» EXERCISE TASK 1
Recast the rows below as a Markdown table with the columns Number and Row line, one row per line and blank lines omitted, starting at the line that contains "this 1078×1044 image." and ending at the line that contains "[497, 756, 537, 787] None: ADT".

The motivational effects of culturally variable beliefs can be illustrated by considering causal attribution processes. Weiner (1991) argues that we are unlikely to persist at a voluntary behavior if we have failed in the past and we attribute that failure to an unchanging and uncontrollable aspect of ourselves or the situation. Some studies show that people in Japan tend to attribute poor academic performance to insufficient effort, while people in the United States give greater weight than do their Japanese counterparts to lack of ability (Markus and Kitayama 1991; Weiner 1991). Given these assumptions, U.S. schoolchildren who receive poor grades should thereafter put less effort into their schoolwork, while Japanese schoolchildren who receive poor grades should increase their effort.
Is there a fixed, limited number of universal basic motives, which vary cross-culturally only in their strength? Or is cross-cultural variation qualitative as well as quantitative, making it impossible to delimit universally applicable basic motives? McClelland (1985; Weinberger and McClelland 1990) has argued for the first position. He has found cross-societal as well as intrasocietal differences in the average levels of such basic motives as achievement and affiliation, and he posits that human as well as other animal behavior is motivated by a limited set of stable, "implicit motives" such as these, which draw on the "natural incentive" of neurohormone release. Cantor and her colleagues (1986), by contrast, focus on idiosyncratically variable self-concepts. These are conscious, change over time, and include a variety of understandings and images, positive and negative roles and behaviors in the past and present as well as various future "possible selves," namely, "those selves that individuals could become, would like to become, or are afraid of becoming" (p. 99). They illustrate the possible variability among such self-conceptions with the example of students preparing for a final examination. One, fearing exposure as a fraud, parties the night before the exam so that no one will attribute her failure to lack of ability. Another, having a feared "careless failure" possible self, studies very hard. The enormous variability among such self- conceptions, even within a single society, suggests the potential for limitless cross-cultural variation. Markus and Kitayama (1991), on the other hand, while continuing to link motivation to self-conceptions, posit a general distinction between societies with conceptions of self as independent of others and societies with conceptions of self as interdependent with others (see also Miller 1997). D'Andrade (1992) likewise advocates the infinite variability position. Discussing the potential for a wide variety of schemas (not just self or conscious schemas) to function as goals, he offers as a classic example from the ethnographic literature the intensity of most Nuers's interest in cattle (Evans-Pritchard 1947).

» TASK INPUT

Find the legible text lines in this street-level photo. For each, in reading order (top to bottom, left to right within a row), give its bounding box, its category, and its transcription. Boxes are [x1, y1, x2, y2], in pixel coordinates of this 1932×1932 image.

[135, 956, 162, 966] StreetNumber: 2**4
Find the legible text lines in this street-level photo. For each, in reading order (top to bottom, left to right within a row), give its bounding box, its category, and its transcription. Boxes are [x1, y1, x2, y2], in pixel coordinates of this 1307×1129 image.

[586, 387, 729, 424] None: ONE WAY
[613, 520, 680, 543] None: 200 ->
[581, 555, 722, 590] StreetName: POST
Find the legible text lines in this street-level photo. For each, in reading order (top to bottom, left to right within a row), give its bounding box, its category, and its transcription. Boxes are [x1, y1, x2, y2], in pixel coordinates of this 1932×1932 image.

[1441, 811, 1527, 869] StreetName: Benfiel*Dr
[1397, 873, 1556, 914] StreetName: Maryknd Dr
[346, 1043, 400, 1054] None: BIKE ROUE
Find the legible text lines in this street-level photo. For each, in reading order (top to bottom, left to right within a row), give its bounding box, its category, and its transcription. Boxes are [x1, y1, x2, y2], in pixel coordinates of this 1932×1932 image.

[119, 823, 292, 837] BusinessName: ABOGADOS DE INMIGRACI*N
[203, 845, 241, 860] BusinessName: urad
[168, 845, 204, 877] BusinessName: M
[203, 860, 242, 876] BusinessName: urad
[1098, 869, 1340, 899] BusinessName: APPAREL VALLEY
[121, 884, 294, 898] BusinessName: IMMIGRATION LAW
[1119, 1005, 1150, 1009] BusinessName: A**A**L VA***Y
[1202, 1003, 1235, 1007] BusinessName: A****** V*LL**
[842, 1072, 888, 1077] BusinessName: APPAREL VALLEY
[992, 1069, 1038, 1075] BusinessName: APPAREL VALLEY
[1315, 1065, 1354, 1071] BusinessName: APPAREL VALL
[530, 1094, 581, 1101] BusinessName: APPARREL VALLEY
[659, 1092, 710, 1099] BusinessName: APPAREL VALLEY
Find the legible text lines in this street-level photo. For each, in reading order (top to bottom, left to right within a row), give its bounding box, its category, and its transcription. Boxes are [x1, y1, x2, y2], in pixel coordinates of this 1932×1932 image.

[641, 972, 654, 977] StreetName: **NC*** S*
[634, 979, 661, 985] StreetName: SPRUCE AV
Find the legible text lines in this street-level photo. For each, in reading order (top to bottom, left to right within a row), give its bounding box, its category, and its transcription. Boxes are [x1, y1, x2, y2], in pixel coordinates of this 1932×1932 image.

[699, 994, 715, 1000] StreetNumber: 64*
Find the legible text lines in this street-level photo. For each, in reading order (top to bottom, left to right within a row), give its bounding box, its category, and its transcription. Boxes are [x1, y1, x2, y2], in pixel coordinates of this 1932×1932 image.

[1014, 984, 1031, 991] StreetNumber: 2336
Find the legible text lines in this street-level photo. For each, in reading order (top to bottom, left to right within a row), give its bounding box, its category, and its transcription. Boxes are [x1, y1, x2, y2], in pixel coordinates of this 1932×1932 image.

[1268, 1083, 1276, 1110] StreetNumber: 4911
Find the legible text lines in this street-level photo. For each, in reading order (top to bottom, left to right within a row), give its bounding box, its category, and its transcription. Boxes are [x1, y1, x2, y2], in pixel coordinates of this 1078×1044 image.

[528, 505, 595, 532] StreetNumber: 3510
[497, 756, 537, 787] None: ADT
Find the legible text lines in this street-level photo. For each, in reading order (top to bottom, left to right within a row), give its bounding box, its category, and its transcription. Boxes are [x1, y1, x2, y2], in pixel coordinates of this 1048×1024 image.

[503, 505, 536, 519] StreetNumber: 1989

» EXERCISE TASK 2
Reproduce word for word the section of the passage on cultural variation in motivation starting at "The motivational effects" and ending at "increase their effort.".

» CORRECT OUTPUT 1
| Number | Row line |
|---|---|
| 1 | Find the legible text lines in this street-level photo. For each, in reading order (top to bottom, left to right within a row), give its bounding box, its category, and its transcription. Boxes are [x1, y1, x2, y2], in pixel coordinates of this 1078×1044 image. |
| 2 | [528, 505, 595, 532] StreetNumber: 3510 |
| 3 | [497, 756, 537, 787] None: ADT |

» CORRECT OUTPUT 2
The motivational effects of culturally variable beliefs can be illustrated by considering causal attribution processes. Weiner (1991) argues that we are unlikely to persist at a voluntary behavior if we have failed in the past and we attribute that failure to an unchanging and uncontrollable aspect of ourselves or the situation. Some studies show that people in Japan tend to attribute poor academic performance to insufficient effort, while people in the United States give greater weight than do their Japanese counterparts to lack of ability (Markus and Kitayama 1991; Weiner 1991). Given these assumptions, U.S. schoolchildren who receive poor grades should thereafter put less effort into their schoolwork, while Japanese schoolchildren who receive poor grades should increase their effort.